»»

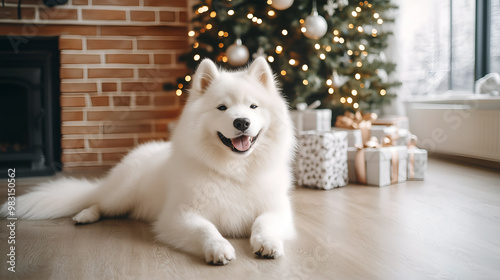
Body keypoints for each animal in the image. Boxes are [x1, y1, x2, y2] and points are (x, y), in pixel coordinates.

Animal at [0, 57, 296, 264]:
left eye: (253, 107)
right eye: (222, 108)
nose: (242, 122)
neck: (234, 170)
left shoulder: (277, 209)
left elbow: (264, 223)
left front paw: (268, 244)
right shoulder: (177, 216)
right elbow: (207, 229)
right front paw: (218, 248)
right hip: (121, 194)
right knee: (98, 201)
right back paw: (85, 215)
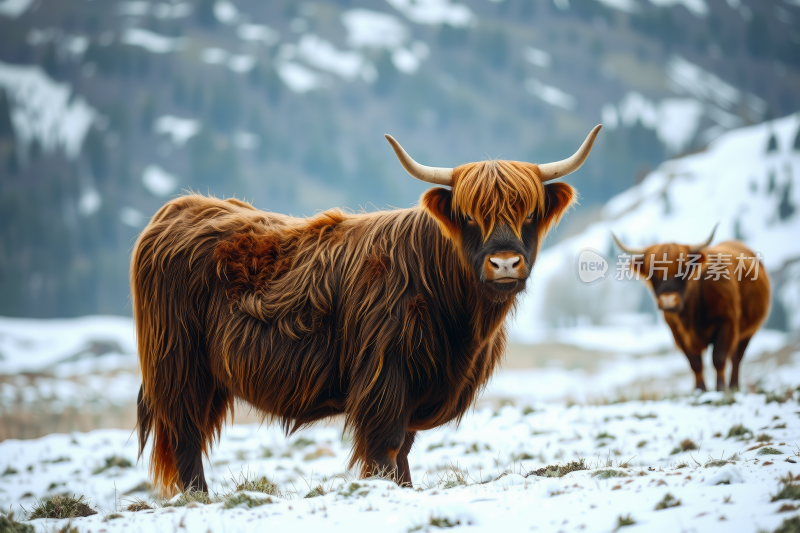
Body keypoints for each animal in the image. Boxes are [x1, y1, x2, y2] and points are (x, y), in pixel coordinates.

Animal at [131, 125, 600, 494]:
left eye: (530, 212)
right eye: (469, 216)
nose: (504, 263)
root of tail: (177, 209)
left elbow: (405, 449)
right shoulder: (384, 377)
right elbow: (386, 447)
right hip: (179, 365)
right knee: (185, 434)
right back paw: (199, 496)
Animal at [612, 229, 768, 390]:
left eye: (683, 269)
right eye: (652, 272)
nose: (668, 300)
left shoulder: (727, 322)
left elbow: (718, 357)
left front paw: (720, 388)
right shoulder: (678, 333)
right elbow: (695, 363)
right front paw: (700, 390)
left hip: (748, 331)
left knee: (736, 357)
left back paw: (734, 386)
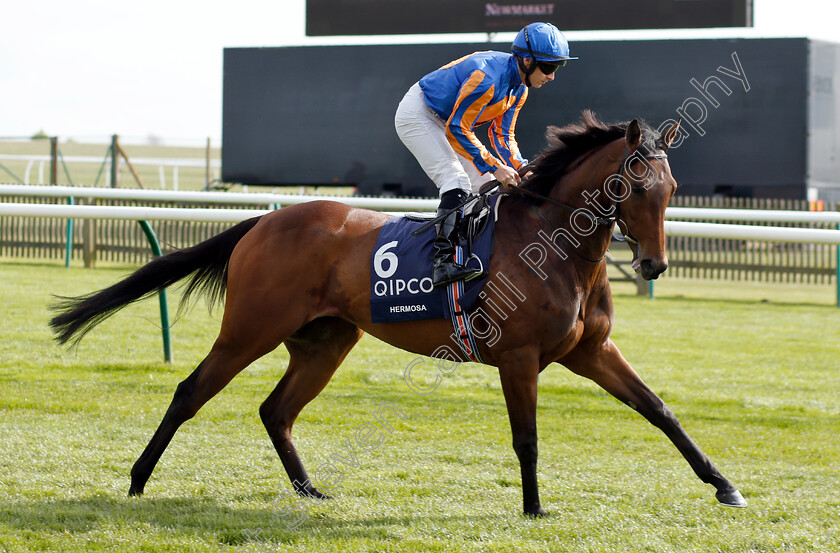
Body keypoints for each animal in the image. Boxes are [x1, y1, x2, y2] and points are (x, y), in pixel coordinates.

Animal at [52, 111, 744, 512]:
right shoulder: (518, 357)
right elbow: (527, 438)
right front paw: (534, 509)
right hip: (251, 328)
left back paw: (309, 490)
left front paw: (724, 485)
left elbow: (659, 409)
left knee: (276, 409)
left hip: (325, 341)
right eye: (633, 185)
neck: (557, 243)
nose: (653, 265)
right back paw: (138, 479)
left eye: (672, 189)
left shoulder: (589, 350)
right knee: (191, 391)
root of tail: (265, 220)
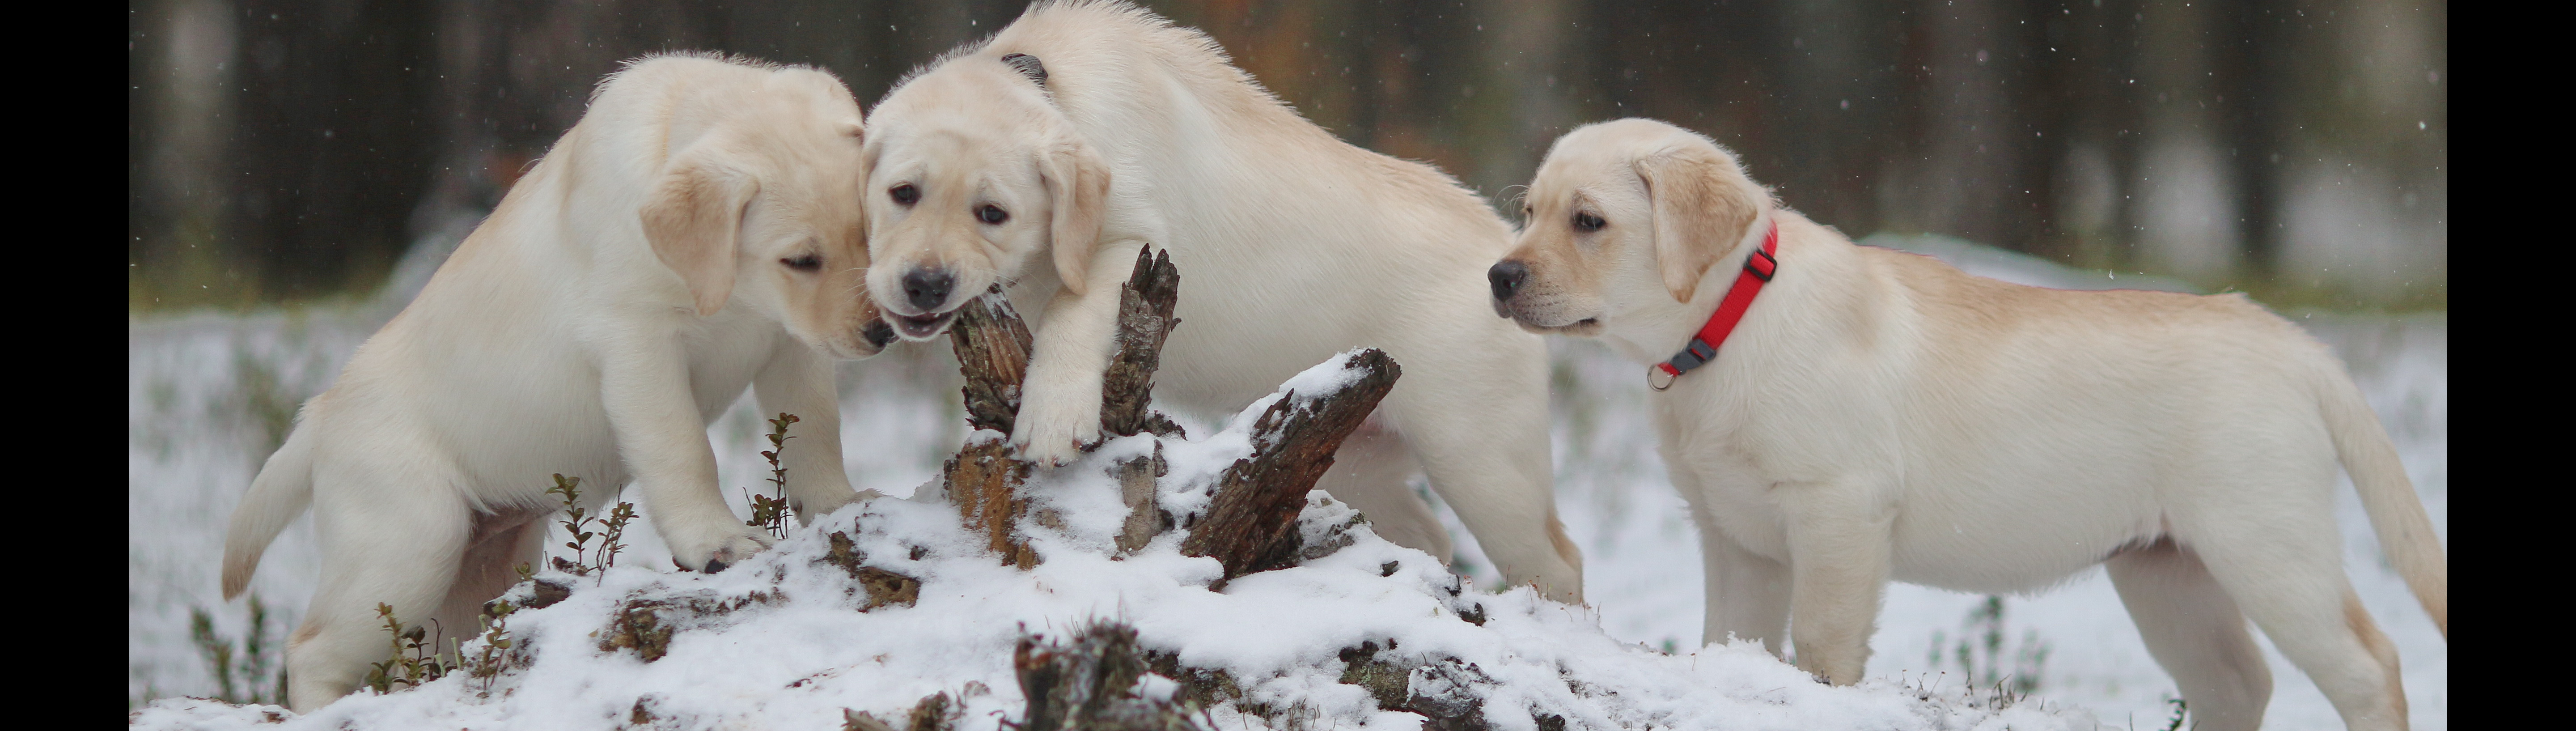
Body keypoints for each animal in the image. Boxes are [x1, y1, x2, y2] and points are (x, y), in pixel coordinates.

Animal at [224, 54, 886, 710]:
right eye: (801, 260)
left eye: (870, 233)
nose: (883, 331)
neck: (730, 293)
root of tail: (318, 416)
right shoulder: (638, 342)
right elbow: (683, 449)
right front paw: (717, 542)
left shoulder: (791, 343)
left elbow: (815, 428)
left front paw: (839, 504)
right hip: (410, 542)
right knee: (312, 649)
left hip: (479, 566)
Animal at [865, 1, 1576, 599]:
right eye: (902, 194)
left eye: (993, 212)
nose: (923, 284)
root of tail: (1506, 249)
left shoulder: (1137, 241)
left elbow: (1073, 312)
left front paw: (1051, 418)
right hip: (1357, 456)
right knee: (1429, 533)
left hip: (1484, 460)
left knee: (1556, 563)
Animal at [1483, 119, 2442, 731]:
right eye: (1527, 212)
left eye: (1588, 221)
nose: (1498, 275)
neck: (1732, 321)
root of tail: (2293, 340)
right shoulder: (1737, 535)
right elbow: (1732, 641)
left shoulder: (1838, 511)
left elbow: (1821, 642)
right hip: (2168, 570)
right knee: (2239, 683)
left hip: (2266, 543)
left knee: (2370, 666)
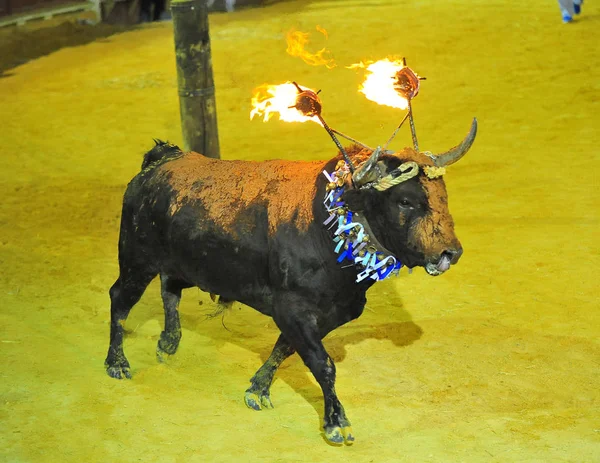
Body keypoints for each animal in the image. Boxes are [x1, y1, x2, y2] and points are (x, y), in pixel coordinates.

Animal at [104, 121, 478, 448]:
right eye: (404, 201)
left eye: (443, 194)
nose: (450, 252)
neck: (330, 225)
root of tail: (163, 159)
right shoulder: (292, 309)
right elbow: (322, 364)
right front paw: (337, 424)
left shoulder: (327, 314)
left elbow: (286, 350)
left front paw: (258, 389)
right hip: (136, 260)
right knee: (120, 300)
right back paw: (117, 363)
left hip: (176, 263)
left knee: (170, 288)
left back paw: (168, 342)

««

◆ **Problem description**:
Using the data above, retype exactly the lines from the line with "neck: (1732, 321)" to the line with "right shoulder: (292, 309)", inclusive. No pictures and nothing else.

◆ **Expected answer**:
neck: (1732, 321)
root of tail: (2293, 340)
right shoulder: (1737, 535)
right elbow: (1732, 641)
left shoulder: (1838, 511)
left elbow: (1821, 642)
right hip: (2168, 570)
right knee: (2239, 683)
left hip: (2266, 543)
left knee: (2370, 666)
Body keypoints for each animal in the image. Boxes are [x1, y1, x2, y2] and points are (x, y), in pixel coordinates.

Animal at [104, 121, 478, 448]:
right eye: (404, 201)
left eye: (443, 194)
nose: (450, 252)
neck: (330, 225)
root of tail: (163, 159)
right shoulder: (292, 309)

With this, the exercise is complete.